Put every line from the start of the rows through the line containing "of laws which" into a Markdown table with the columns No. and Text, where No. numbers each line. Leave out blank lines.

[Collected data]
=====
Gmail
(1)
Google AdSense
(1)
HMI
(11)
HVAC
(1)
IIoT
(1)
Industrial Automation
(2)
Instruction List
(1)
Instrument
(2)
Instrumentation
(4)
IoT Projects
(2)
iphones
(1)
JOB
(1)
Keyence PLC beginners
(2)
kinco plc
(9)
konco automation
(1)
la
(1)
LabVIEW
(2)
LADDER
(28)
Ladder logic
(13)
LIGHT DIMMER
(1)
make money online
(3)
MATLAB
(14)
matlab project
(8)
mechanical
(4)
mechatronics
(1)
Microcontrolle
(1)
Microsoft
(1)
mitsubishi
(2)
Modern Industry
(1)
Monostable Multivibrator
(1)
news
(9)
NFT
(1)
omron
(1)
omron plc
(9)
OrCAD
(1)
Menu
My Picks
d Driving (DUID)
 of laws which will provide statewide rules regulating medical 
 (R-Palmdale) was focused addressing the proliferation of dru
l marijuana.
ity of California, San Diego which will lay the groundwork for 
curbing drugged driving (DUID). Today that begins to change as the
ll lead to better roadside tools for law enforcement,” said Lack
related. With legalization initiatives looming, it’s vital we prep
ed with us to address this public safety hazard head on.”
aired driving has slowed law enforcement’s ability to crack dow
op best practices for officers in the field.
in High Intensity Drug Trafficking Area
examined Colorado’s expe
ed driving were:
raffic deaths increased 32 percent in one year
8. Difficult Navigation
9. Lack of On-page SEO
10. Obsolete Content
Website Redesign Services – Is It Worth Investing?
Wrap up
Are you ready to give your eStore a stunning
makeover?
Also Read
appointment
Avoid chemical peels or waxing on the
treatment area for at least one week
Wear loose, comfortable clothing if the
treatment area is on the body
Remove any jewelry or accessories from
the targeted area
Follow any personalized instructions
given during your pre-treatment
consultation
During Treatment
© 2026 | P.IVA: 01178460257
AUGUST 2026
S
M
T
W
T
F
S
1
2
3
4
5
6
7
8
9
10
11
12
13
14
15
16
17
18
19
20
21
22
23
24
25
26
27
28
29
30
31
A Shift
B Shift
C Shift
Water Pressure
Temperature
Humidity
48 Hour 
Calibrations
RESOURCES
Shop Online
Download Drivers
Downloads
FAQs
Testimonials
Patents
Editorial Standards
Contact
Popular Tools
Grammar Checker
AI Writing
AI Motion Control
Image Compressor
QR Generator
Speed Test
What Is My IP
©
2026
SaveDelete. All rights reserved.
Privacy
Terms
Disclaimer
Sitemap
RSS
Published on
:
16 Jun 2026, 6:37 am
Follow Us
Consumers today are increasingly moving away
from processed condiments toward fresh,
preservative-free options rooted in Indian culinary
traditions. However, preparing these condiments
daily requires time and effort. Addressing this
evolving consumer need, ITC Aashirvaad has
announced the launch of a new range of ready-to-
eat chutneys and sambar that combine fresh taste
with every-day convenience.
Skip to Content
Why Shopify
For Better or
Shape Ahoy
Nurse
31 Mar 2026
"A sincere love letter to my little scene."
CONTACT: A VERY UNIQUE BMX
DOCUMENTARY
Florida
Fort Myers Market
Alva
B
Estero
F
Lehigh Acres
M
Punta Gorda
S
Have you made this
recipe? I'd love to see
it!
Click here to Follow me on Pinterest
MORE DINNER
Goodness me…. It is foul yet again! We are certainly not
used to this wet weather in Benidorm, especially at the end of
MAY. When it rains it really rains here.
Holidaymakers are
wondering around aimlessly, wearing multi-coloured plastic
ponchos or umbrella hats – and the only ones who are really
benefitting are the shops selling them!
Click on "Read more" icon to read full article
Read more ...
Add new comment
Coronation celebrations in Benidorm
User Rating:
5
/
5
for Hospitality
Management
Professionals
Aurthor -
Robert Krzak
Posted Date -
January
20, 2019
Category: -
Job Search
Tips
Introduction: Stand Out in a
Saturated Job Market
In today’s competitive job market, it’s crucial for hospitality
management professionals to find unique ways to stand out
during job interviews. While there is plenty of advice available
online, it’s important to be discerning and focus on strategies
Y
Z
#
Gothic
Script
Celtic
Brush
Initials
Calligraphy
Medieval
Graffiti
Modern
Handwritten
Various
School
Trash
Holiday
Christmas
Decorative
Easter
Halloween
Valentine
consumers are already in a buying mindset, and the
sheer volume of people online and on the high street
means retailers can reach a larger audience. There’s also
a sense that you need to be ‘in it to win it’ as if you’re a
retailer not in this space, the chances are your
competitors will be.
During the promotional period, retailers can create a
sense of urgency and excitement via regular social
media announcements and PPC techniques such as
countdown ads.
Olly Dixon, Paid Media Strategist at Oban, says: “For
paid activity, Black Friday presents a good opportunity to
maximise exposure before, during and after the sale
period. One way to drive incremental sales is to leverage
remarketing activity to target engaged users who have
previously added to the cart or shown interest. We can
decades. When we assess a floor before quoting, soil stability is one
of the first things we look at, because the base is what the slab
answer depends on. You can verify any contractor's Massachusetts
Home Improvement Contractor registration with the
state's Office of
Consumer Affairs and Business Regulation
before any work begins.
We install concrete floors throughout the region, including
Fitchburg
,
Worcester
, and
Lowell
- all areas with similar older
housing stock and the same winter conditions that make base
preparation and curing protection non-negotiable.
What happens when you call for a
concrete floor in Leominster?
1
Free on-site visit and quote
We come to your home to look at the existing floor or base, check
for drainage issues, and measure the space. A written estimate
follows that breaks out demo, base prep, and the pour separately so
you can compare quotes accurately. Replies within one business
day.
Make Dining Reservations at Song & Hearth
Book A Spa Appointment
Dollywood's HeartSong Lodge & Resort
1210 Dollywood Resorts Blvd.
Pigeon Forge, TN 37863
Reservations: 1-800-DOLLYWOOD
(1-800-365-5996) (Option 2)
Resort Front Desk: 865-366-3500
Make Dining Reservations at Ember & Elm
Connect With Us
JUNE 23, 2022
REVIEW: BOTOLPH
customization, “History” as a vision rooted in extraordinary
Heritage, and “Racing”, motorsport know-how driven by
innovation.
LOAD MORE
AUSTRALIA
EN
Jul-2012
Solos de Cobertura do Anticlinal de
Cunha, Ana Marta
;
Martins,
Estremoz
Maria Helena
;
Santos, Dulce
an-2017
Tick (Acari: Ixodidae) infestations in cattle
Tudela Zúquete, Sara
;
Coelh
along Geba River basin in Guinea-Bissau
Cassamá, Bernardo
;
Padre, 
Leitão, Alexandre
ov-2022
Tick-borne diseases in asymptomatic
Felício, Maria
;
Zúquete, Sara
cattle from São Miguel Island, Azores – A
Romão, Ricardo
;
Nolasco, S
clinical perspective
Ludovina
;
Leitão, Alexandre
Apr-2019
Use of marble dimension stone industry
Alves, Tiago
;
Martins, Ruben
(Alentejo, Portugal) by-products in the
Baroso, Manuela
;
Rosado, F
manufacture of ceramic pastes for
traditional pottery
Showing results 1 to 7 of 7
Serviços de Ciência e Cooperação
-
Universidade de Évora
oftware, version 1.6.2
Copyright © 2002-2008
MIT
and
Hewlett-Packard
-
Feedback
=====
● Exercise solution
| No. | Text |
|---|---|
| 1 | Gmail |
| 2 | (1) |
| 3 | Google AdSense |
| 4 | (1) |
| 5 | HMI |
| 6 | (11) |
| 7 | HVAC |
| 8 | (1) |
| 9 | IIoT |
| 10 | (1) |
| 11 | Industrial Automation |
| 12 | (2) |
| 13 | Instruction List |
| 14 | (1) |
| 15 | Instrument |
| 16 | (2) |
| 17 | Instrumentation |
| 18 | (4) |
| 19 | IoT Projects |
| 20 | (2) |
| 21 | iphones |
| 22 | (1) |
| 23 | JOB |
| 24 | (1) |
| 25 | Keyence PLC beginners |
| 26 | (2) |
| 27 | kinco plc |
| 28 | (9) |
| 29 | konco automation |
| 30 | (1) |
| 31 | la |
| 32 | (1) |
| 33 | LabVIEW |
| 34 | (2) |
| 35 | LADDER |
| 36 | (28) |
| 37 | Ladder logic |
| 38 | (13) |
| 39 | LIGHT DIMMER |
| 40 | (1) |
| 41 | make money online |
| 42 | (3) |
| 43 | MATLAB |
| 44 | (14) |
| 45 | matlab project |
| 46 | (8) |
| 47 | mechanical |
| 48 | (4) |
| 49 | mechatronics |
| 50 | (1) |
| 51 | Microcontrolle |
| 52 | (1) |
| 53 | Microsoft |
| 54 | (1) |
| 55 | mitsubishi |
| 56 | (2) |
| 57 | Modern Industry |
| 58 | (1) |
| 59 | Monostable Multivibrator |
| 60 | (1) |
| 61 | news |
| 62 | (9) |
| 63 | NFT |
| 64 | (1) |
| 65 | omron |
| 66 | (1) |
| 67 | omron plc |
| 68 | (9) |
| 69 | OrCAD |
| 70 | (1) |
| 71 | Menu |
| 72 | My Picks |
| 73 | d Driving (DUID) |
| 74 |  of laws which will provide statewide rules regulating medical  |